Trust metric by Neural Network: 91 out of 100 with 741 signals.

References

  1. Hornik K, Stinchcombe M, White H. 1989. Multilayer feedforward networks are universal approximators. Neural Netw. 2:359–66
  2. Çetinkaya, A., Zhang, Y.Z., Hao, Y.M. and Ma, X.Y., Tempur Sealy Stock Forecast & Analysis. AC Investment Research Journal, 101(3).
  3. J. N. Foerster, Y. M. Assael, N. de Freitas, and S. Whiteson. Learning to communicate with deep multi-agent reinforcement learning. In Advances in Neural Information Processing Systems 29: Annual Conference on Neural Information Processing Systems 2016, December 5-10, 2016, Barcelona, Spain, pages 2137–2145, 2016.
  4. S. J. Russell and P. Norvig. Artificial Intelligence: A Modern Approach. Prentice Hall, Englewood Cliffs, NJ, 3nd edition, 2010
  5. Challen, D. W. A. J. Hagger (1983), Macroeconomic Systems: Construction, Validation and Applications. New York: St. Martin's Press.
  6. D. Bertsekas. Nonlinear programming. Athena Scientific, 1999.
  7. Athey S. 2019. The impact of machine learning on economics. In The Economics of Artificial Intelligence: An Agenda, ed. AK Agrawal, J Gans, A Goldfarb. Chicago: Univ. Chicago Press.
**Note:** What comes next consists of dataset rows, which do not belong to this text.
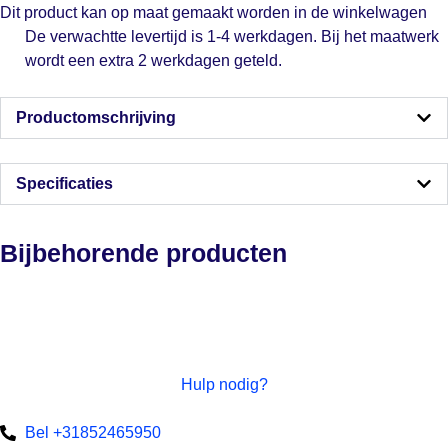
Dit product kan op maat gemaakt worden in de winkelwagen
De verwachtte levertijd is 1-4 werkdagen. Bij het maatwerk
wordt een extra 2 werkdagen geteld.
Productomschrijving
Specificaties
Bijbehorende producten
Hulp nodig?
Bel +31852465950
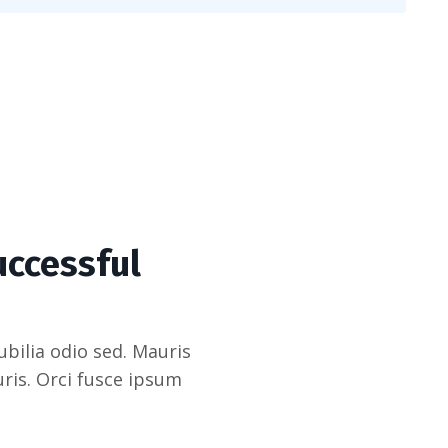
uccessful
bilia odio sed. Mauris
ris. Orci fusce ipsum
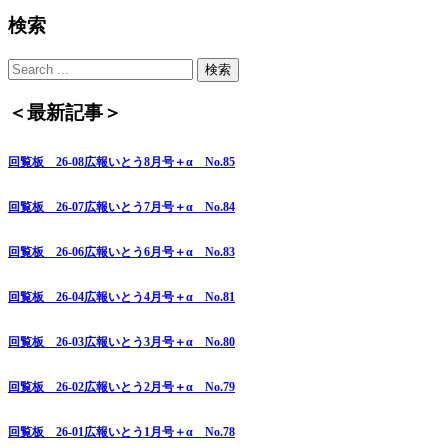
検索
＜最新記事＞
回覧板 26-08広報いとう8月号＋α No.85
回覧板 26-07広報いとう7月号＋α No.84
回覧板 26-06広報いとう6月号＋α No.83
回覧板 26-04広報いとう4月号＋α No.81
回覧板 26-03広報いとう3月号＋α No.80
回覧板 26-02広報いとう2月号＋α No.79
回覧板 26-01広報いとう1月号＋α No.78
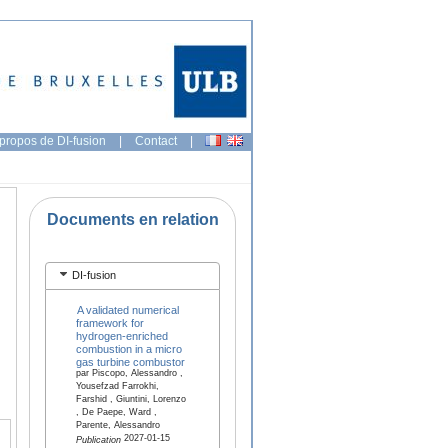
propos de DI-fusion
|
Contact
|
Documents en relation
DI-fusion
A validated numerical
framework for
hydrogen-enriched
combustion in a micro
gas turbine combustor
par Piscopo, Alessandro ,
Yousefzad Farrokhi,
Farshid , Giuntini, Lorenzo
, De Paepe, Ward ,
Parente, Alessandro
2027-01-15
Publication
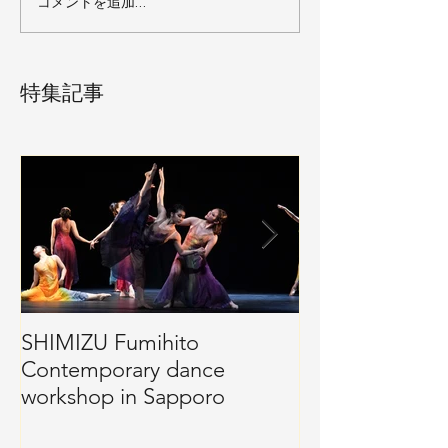
コメントを追加…
特集記事
SHIMIZU Fumihito
Well-Windanc
Contemporary dance
workshop in Sapporo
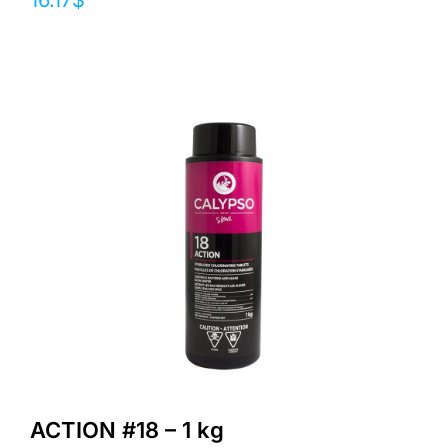
16.17
$
ACTION #18 – 1 kg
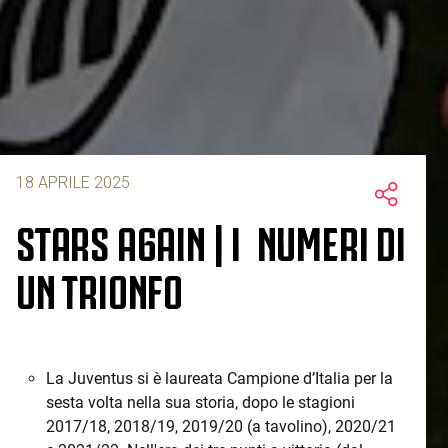
18 APRILE 2025
STARS A6AIN | I NUMERI DI
UN TRIONFO
La Juventus si è laureata Campione d’Italia per la
sesta volta nella sua storia, dopo le stagioni
2017/18, 2018/19, 2019/20 (a tavolino), 2020/21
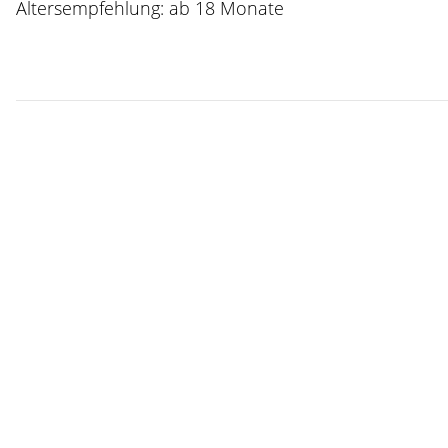
Altersempfehlung: ab 18 Monate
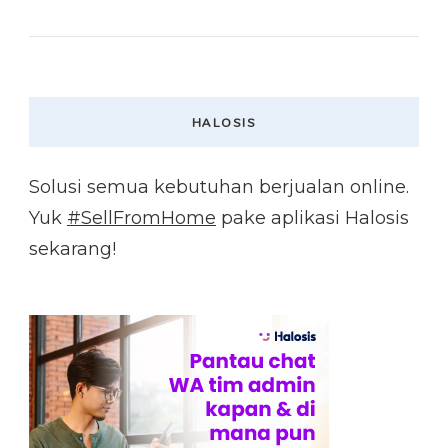
HALOSIS
Solusi semua kebutuhan berjualan online.
Yuk
#SellFromHome
pake aplikasi Halosis
sekarang!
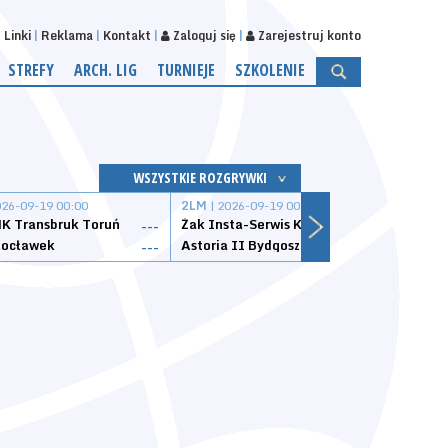
Linki
Reklama
Kontakt
Zaloguj się
Zarejestruj konto
STREFY
ARCH. LIG
TURNIEJE
SZKOLENIE
WSZYSTKIE ROZGRYWKI
026-09-19 00:00
2LM
| 2026-09-19 00:00
2LM
|
K Transbruk Toruń
Żak Insta-Serwis Koszalin
Energ
---
---
ocławek
Astoria II Bydgoszcz
Sklep
---
---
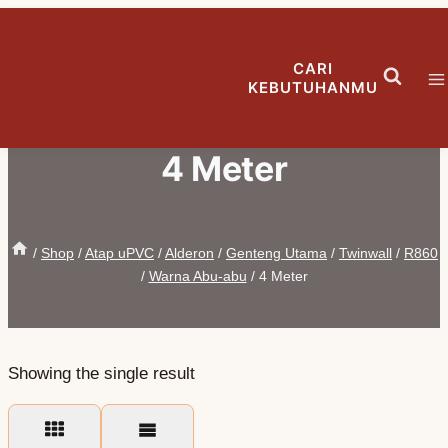
Skip
to
CARI
content
KEBUTUHANMU
4 Meter
/
Shop
/
Atap uPVC
/
Alderon
/
Genteng Utama
/
Twinwall
/
R860
/
Warna Abu-abu
/
4 Meter
Showing the single result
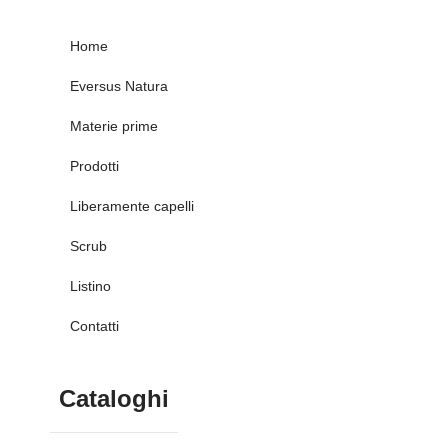
Home
Eversus Natura
Materie prime
Prodotti
Liberamente capelli
Scrub
Listino
Contatti
Cataloghi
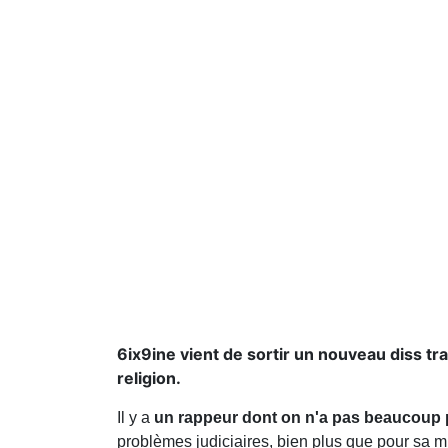
6ix9ine vient de sortir un nouveau diss tra
religion.
Il y a
un rappeur dont on n'a pas beaucoup par
problèmes judiciaires, bien plus que pour sa 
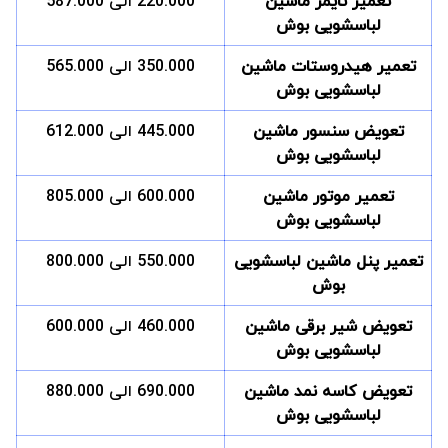
تعمیر تایمر ماشین
220.000 الی 587.000
لباسشویی بوش
تعمیر هیدروستات ماشین
350.000 الی 565.000
لباسشویی بوش
تعویض سنسور ماشین
445.000 الی 612.000
لباسشویی بوش
تعمیر موتور ماشین
600.000 الی 805.000
لباسشویی بوش
تعمیر پنل ماشین لباسشویی
550.000 الی 800.000
بوش
تعویض شیر برقی ماشین
460.000 الی 600.000
لباسشویی بوش
تعویض کاسه نمد ماشین
690.000 الی 880.000
لباسشویی بوش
In press
Frequently Asked QuestionsQ: What is the prediction methodology for CLB stock?
A: CLB stock prediction methodology: We evaluate the prediction models Modular Neural Network (Speculative Sentiment Analysis) and Lasso Regression
Q: Is CLB stock a buy or sell?
A: The dominant strategy among neural network is to Sell CLB Stock.
Q: Is Core Laboratories N.V. Common Stock stock a good investment?
A: The consensus rating for Core Laboratories N.V. Common Stock is Sell and is assigned short-term Ba1 & long-term Ba1 estimated rating.
Q: What is the consensus rating of CLB stock?
A: The consensus rating for CLB is Sell.
Q: What is the prediction period for CLB stock?
A: The prediction period for CLB is (n+3 month)

Premium

  • Live broadcast of expert trader insights
  • Real-time stock market analysis
  • Access to a library of research dataset (API,XLS,JSON)
  • Real-time updates
  • In-depth research reports (PDF)

Login
This project is licensed under the license; additional terms may apply.